This recipe is a combination of my favorite vegan peanut soup recipe and a popular green soup called Ebnu Ebnu.
What is green soup?
When I was a kid, I vividly remember my mother making green juice, Ebunuebunu Juice. A dark green soup of cocoyam / taro leaves mixed with boiling soup. It was the soup I used to drink when the snails were in season, and for some reason it was always delicious when it rained. It’s one of the least popular soups in Ghana, but it’s full of flavor and nutrients.
It’s a soup that comes back over and over again when I need a boost of nutrients and iron. This particular recipe contains peanuts for healthy fats. This will change the name of the dish from ebunuebunu to nkatekonto (peanuts and contomile / cocoyam). If you would like to try peanut butter / peanut soup alone, check out my peanut soup recipe (click here)
- mushroom: These will be the basis for all planted Ghanaian soups. They have a great meat flavor, give a great texture and make a really fragrant soup base. I love to mix and use dried mushrooms purchased from supermarkets in Asia.Today I’m using a mixture of tea tree and shiitake mushrooms
- Aromatics: Onions, tomatoes, ginger and scotch bonnet pepper are essential in Ghanaian soup. If you can’t handle the heat, you can skip the scotch bonnet or substituting with milder peppers.
- green: This dish uses turkey nuts (Twi name is Kwafuswa or Abedre) and spinach. Traditionally, this soup is made from fresh taro / cocoyam leaves and turkey nuts. Leafy vegetables are essential, but both the right amount of plant-based iron that I absolutely need.
- Veggie Bros: Bouillon bro broth paste is a great way to add flavor to your soup, so I completely switched to something better than bouillon bro broth paste. Now I don’t even add spices to my soup anymore. We will also add an organic unsalted bouillon cube to further enhance the taste. Miso is also ideal for moire umami.
- peanut butter: You have to use natural unsweetened peanut butter.
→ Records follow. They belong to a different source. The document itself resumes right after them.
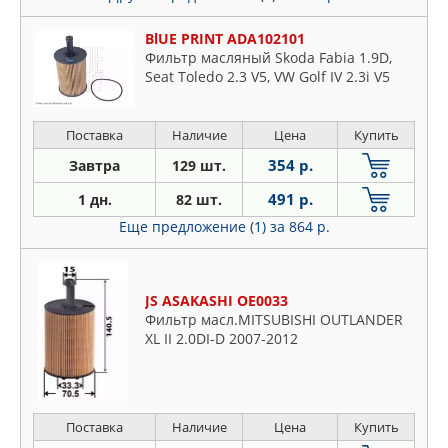
BlUE PRINT ADA102101
Фильтр масляный Skoda Fabia 1.9D,
Seat Toledo 2.3 V5, VW Golf IV 2.3i V5
Поставка
Наличие
Цена
Купить
354 р.
Завтра
129 шт.
491 р.
1 дн.
82 шт.
Еще предложение (1)
за 864 р.
JS ASAKASHI OE0033
Фильтр масл.MITSUBISHI OUTLANDER
XL II 2.0DI-D 2007-2012
Поставка
Наличие
Цена
Купить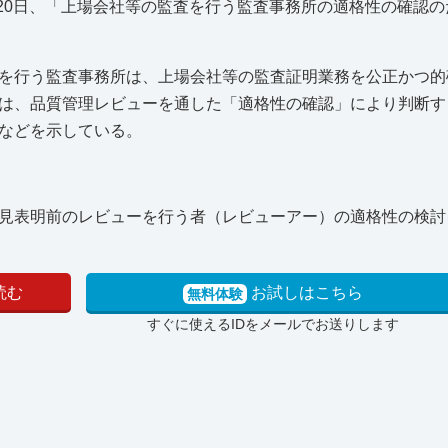
月20日、「上場会社等の監査を行う監査事務所の適格性の確認
を行う監査事務所は、上場会社等の監査証明業務を公正かつ的
は、品質管理レビューを通した「適格性の確認」により判断す
などを示している。
見表明前のレビューを行う者（レビューアー）の適格性の検討
読む
お試しはこちら
無料体験
すぐに使えるIDをメールでお送りします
This is the only kind of peanut butter / peanut paste used in Ghana.
- Flavor additives: This recipe uses prekese (Tetrapleura tetraptera) and whentia (selim grains). These are not recommended in nature, but are highly recommended as they give the soup such a wonderful aroma. Preques is usually found in green soups and palm nut soups. Both spices have medicinal properties.
- 2 cups of dried mushrooms (used by mixing shiitake mushrooms and tea tree mushrooms)
- 2 tomatoes
- 2 onions
- 1 scotch bonnet pepper
- Ginger thumb size 1
- 1/2 cup peanut butter
- 1 cup of turkey fruit (Abedor) **
- One small prekese
- 5 whole grains of selim
- A heap of 1 tbsp better than bouillon paste.I don’t like the taste of beef or chicken
- Organic unsalted vegetable bouillon cube 1 cube
- A large handful of spinach 2
- Assortment of fresh mushrooms-you can add as many as you like-I like fresh oysters and trumpet mushrooms
- 1 block, carbide tofu
Put 8 cups of mushrooms and water in a pan and boil.
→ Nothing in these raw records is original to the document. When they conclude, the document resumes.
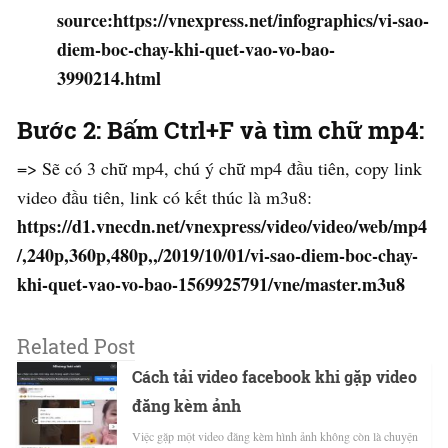
source:https://vnexpress.net/infographics/vi-sao-
diem-boc-chay-khi-quet-vao-vo-bao-
3990214.html
Bước 2: Bấm Ctrl+F và tìm chữ mp4:
=> Sẽ có 3 chữ mp4, chú ý chữ mp4 đầu tiên, copy link
video đầu tiên, link có kết thúc là m3u8:
https://d1.vnecdn.net/vnexpress/video/video/web/mp4
/,240p,360p,480p,,/2019/10/01/vi-sao-diem-boc-chay-
khi-quet-vao-vo-bao-1569925791/vne/master.m3u8
Related Post
Cách tải video facebook khi gặp video
đăng kèm ảnh
Việc gặp một video đăng kèm hình ảnh không còn là chuyện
When everything was boiling, I took about 2 cups of water out of the pan and mixed it with peanut butter. Boil the sides of the peanut butter in a small saucepan over medium to low heat. (This is to cook peanut butter faster. See my peanut soup recipe for another way.)
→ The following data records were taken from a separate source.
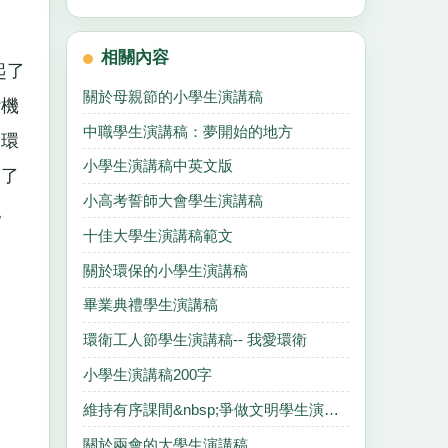
相關內容
起了
關於母親節的小學生演講稿
“機
中職學生演講稿：夢開始的地方
象環
小學生演講稿中英文版
進了
小高考誓師大會學生演講稿
。
十佳大學生演講稿範文
關於環保的小學生演講稿
畢業典禮學生演講稿
環衛工人節學生演講稿-- 我愛環衛
小學生演講稿200字
維持有序課間&nbsp;爭做文明學生演講稿
關於兩會的大學生演講稿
Next, I put the tomatoes, scotch bonnet, and onions in a pan with mushrooms and boiled them until the skin started to peel off from the tomatoes.
After putting tomatoes, onions, scotch bonnet and ginger in a blender and mixing with 3 cups of water.
I put the mixture back in the broth and brought the broth to a boil.
The soup is boiling, so I used a match to “roast” it to prepare the preques, but a lighter is better. Just put a flame on the prekese. This will give off a scent.
After roasting, we added priques and selim grains, which are superior to bouillon and bouillon cubes.
By now, peanut butter would have been cooked sideways for about 20 minutes, you can add the peanut mixture to a larger pan and bring it to a boil.
You can also add fresh mushrooms and tofu.
Bring everything to a boil until the bubbles start to disappear and the oil begins to collect on top.
In a separate pot, boil the spinach and turkey nuts in water for about 10 minutes until the turkey nuts are tender.
Transfer turkey nuts, spinach, and about 1/2 cup of boiling water to a blender. Blend and put back in the pot. Also, 1/2 of the fiber left in the strainer was added to the soup. (This is my preference, but if you need a lighter soup, you can discard everything left in the strainer)
When the oil starts to build up, simmer everything for 10-15 minutes.
Turkey berry is optional. They can be found fresh in some African stores, but most can be canned. Do not buy dried turkey nuts (gnangnan). These are for Ivorian cuisine and look red.